La competencia de Diomande por el puesto de Vinicius en el Real Madrid
El arranque de temporada 2026/27 de Vinicius Jr. está dejando más dudas que certezas. Y en el Real Madrid, las dudas siempre traen competencia. El nombre que irrumpe ahora con fuerza es claro: Yan Diomande.
Según desveló la Cadena SER, las últimas actuaciones del joven atacante han abierto un escenario nuevo en el vestuario blanco. Si Vinicius no recupera pronto su mejor versión en los próximos partidos, la banda izquierda —su territorio casi intocable en los últimos años— podría dejar de ser patrimonio exclusivo del brasileño.
El aviso llegó ante el Elche
El síntoma más evidente apareció en el 3-2 frente al Elche. El marcador sugiere un partido abierto; la sensación, durante buena parte del choque, fue que el Madrid lo tenía controlado. Dos goles en la primera media hora parecían encarrilar una tarde tranquila. Parecían.
El Elche reaccionó, igualó el encuentro y obligó a los de José Mourinho a sufrir hasta el final. Solo el gol de Carlos Espi en el tiempo añadido evitó el tropiezo. En medio del vaivén, una imagen se repitió: Diomande aparecía, se ofrecía, encaraba. Vinicius, no.
El marfileño firmó un partido muy serio, con peso real en el juego y presencia constante por ambas bandas. El brasileño, en cambio, volvió a quedarse lejos de ese futbolista desbordante que marcaba diferencias casi cada noche.
Diomande aprieta… y se nota
El periodista Tomás Roncero puso palabras a lo que muchos veían venir: la competencia ya no es teórica, es tangible.
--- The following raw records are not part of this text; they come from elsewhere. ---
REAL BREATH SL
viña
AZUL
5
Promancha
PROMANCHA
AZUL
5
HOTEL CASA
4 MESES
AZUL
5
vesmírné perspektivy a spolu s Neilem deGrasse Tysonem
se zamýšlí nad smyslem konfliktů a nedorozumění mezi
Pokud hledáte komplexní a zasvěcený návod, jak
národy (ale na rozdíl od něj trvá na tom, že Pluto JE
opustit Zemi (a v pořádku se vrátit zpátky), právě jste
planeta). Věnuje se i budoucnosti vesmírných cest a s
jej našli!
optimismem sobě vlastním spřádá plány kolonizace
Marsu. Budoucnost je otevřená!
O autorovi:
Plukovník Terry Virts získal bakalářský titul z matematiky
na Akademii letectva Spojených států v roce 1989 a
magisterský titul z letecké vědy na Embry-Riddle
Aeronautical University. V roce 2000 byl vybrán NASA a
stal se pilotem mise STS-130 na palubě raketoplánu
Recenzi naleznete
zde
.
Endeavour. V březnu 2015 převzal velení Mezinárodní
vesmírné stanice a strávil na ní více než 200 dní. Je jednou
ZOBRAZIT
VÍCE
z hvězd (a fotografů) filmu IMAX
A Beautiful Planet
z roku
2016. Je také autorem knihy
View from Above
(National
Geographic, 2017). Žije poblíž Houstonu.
Y tiene nombre y apellido.
“Cuidado con la amenaza de Diomande, que hoy ha jugado bien en la derecha y aún mejor en la izquierda”, advirtió, subrayando la versatilidad del joven, capaz de rendir en los dos costados.
Roncero fue más allá al recordar que el peso de Vinicius en el club no puede servir de escudo permanente ante un bajón de nivel: “Lo he dicho, y supongo que la gente de Vinicius se enfadará como siempre, porque aquí, por mucho cariño que se tenga a alguien, no se dan cuenta de que en el Real Madrid, cuando alguien no está jugando tan bien, hay que decirlo; si no, no sería el Real Madrid”.
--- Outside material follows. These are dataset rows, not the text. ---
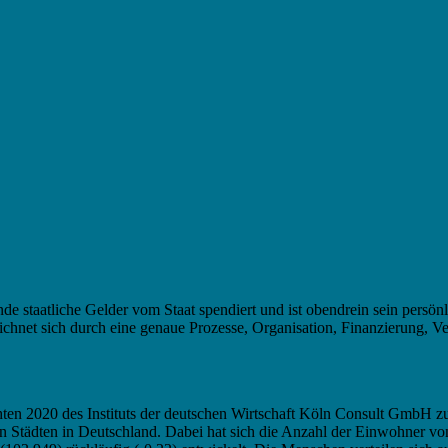
e staatliche Gelder vom Staat spendiert und ist obendrein sein persönl
ichnet sich durch eine genaue Prozesse, Organisation, Finanzierung, Ve
ten 2020 des Instituts der deutschen Wirtschaft Köln Consult GmbH zu
n Städten in Deutschland. Dabei hat sich die Anzahl der Einwohner vo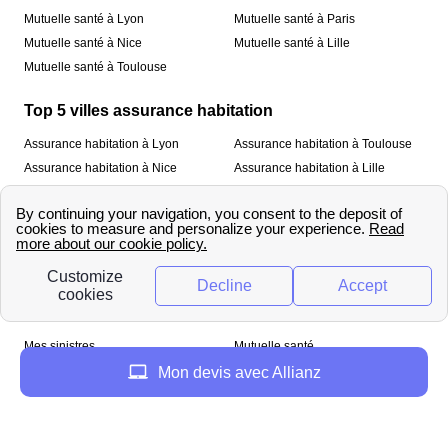
Mutuelle santé à Lyon
Mutuelle santé à Paris
Mutuelle santé à Nice
Mutuelle santé à Lille
Mutuelle santé à Toulouse
Top 5 villes assurance habitation
Assurance habitation à Lyon
Assurance habitation à Toulouse
Assurance habitation à Nice
Assurance habitation à Lille
Assurance habitation à Paris
À propos
Qui sommes-nous ?
Mentions légales
Nos services
Mes sinistres
Mutuelle santé
Assurance habitation
Mon devis avec Allianz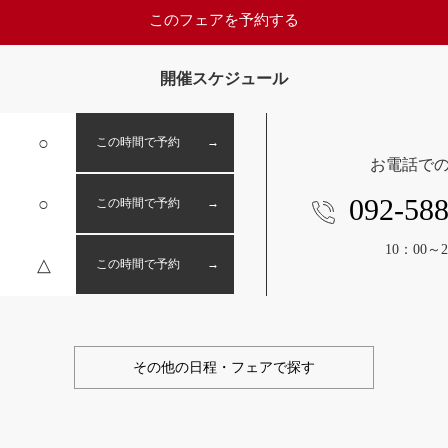
このフェアを予約する
開催スケジュール
○
この時間で予約 →
お電話で
092-588
○
この時間で予約 →
10：00～2
△
この時間で予約 →
その他の日程・フェアで探す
El mensaje es directo: el estatus no basta. Y si Vinicius no reacciona —algo que él mismo ha prometido trabajar—, Mourinho tendrá sobre la mesa una decisión incómoda, pero inevitable en un club que vive de la exigencia diaria.
Mourinho protege a Vinicius, pero el escenario cambia
Los números del brasileño no hablan de desaparición, pero sí de irregularidad: un gol y tres asistencias en siete partidos entre LaLiga y la Champions League. No es un vacío absoluto, pero sí un registro pobre para alguien llamado a liderar el ataque blanco.
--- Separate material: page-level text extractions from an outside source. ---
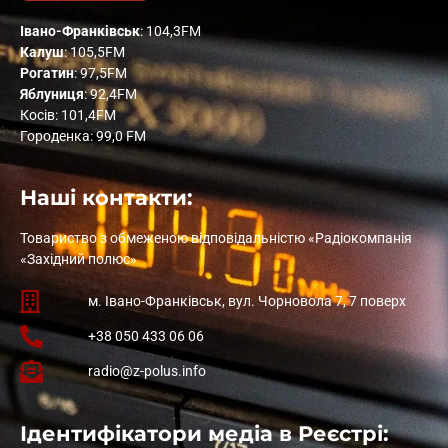
Івано-Франківськ
: 104,3FM
Калуш
: 105,5FM
Рогатин
: 97,5FM
Яблуниця
: 92,4FM
Косів: 101,4FM
Городенка: 99,0 FM
Наші контакти:
Товариство з обмеженою відповідальністю «Радіокомпанія
«Західний полюс»
м. Івано-Франківськ, вул. Чорновола 7, 7 поверх
+38 050 433 06 06
radio@z-polus.info
Ідентифікатори медіа в Реєстрі:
José Mourinho, por ahora, mantiene el discurso de confianza. El técnico insiste en que el mejor Vinicius volverá cuando las ocasiones empiecen a convertirse en goles con más frecuencia. El mensaje hacia dentro es de respaldo, de paciencia medida.
Pero la irrupción de Diomande altera la ecuación. El joven extremo ha demostrado que no solo rellena minutos: influye en los partidos. Lo hizo ante el Elche y lo viene haciendo cada vez que pisa el césped, ganándose argumentos para reclamar más protagonismo.
Si Vinicius no afina la puntería ni recupera esa explosividad que le convirtió en uno de los jugadores más temidos de Europa, un paso por el banquillo no se interpretaría necesariamente como una condena de Mourinho. Más bien como un recordatorio de la norma no escrita del club: en el Real Madrid, ni siquiera las estrellas tienen plaza vitalicia.
La pregunta ya no es si Diomande está preparado. La verdadera cuestión es cuánto tiempo más puede permitirse Vinicius antes de que la banda deje de ser suya.